→ Problem requirements: Transcribe all of the data verbatim, please, and leave out its pictures.

====== Data for analysis ======

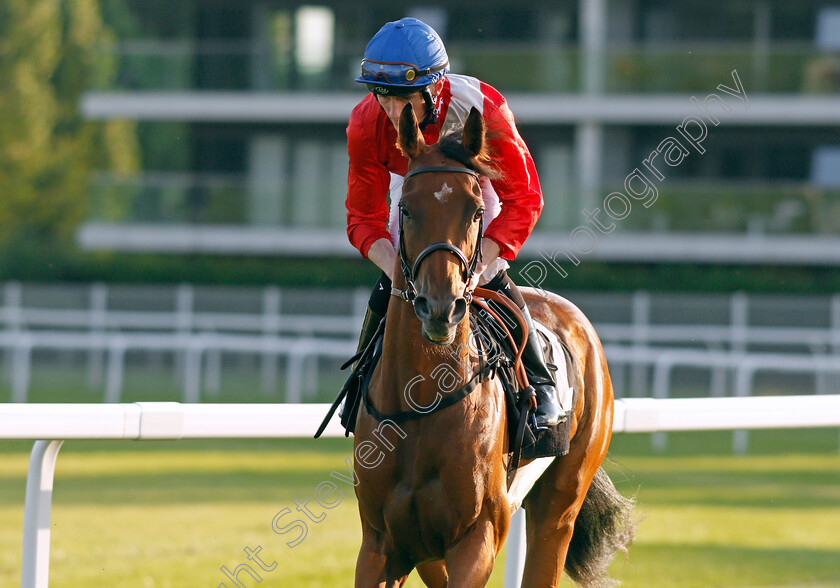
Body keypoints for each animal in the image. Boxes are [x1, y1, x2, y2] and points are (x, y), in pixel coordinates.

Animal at [350, 103, 636, 584]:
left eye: (475, 210)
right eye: (405, 209)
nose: (440, 307)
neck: (422, 405)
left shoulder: (478, 536)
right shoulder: (382, 544)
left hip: (561, 501)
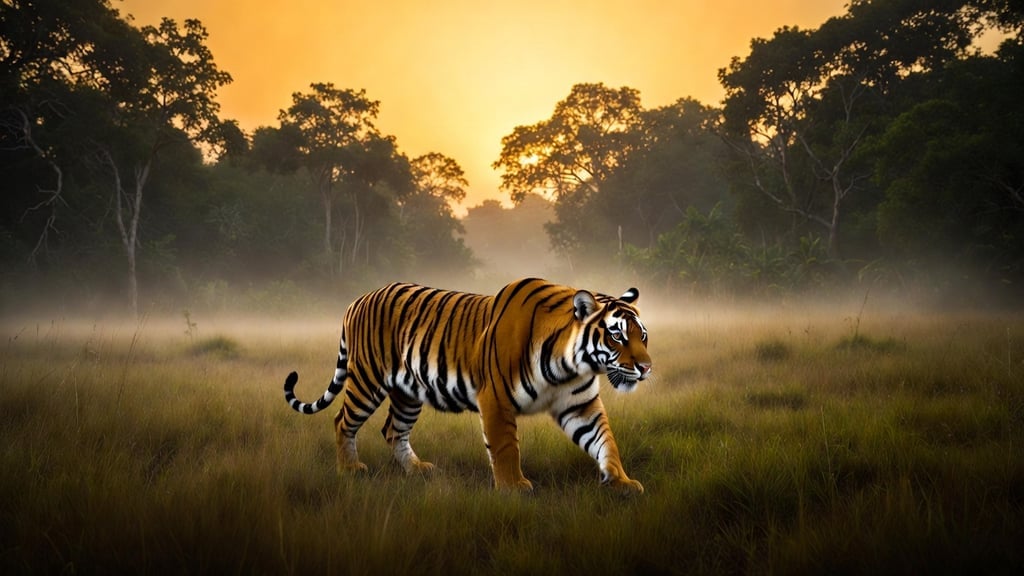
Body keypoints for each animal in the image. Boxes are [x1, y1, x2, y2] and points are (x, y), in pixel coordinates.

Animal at [283, 277, 652, 494]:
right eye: (617, 336)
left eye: (642, 336)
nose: (646, 367)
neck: (571, 365)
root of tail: (357, 299)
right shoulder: (496, 399)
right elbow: (505, 447)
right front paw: (514, 488)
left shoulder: (580, 405)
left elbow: (605, 440)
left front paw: (621, 481)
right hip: (366, 379)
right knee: (342, 421)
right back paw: (350, 469)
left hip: (407, 393)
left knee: (392, 429)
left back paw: (417, 469)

======

→ Response:
Body keypoints for each animal in the image. Boxes are [x1, y1, x2, y2] and points are (x, y), in pixel coordinates.

Animal at [350, 103, 636, 584]:
left eye: (475, 210)
right eye: (405, 209)
nose: (440, 307)
neck: (422, 405)
left shoulder: (478, 536)
right shoulder: (382, 544)
left hip: (561, 501)
Body keypoints for each animal in the image. Boxes are [x1, y1, x2, y2] and points are (x, y), in pixel coordinates.

Animal at [283, 277, 652, 494]:
right eye: (617, 336)
left eye: (642, 336)
nose: (646, 367)
neck: (571, 365)
root of tail: (357, 299)
right shoulder: (496, 399)
right elbow: (505, 447)
right front paw: (514, 488)
left shoulder: (580, 405)
left elbow: (605, 440)
left front paw: (621, 481)
right hip: (366, 379)
right knee: (342, 421)
right back paw: (350, 469)
left hip: (407, 393)
left knee: (392, 429)
left back paw: (417, 469)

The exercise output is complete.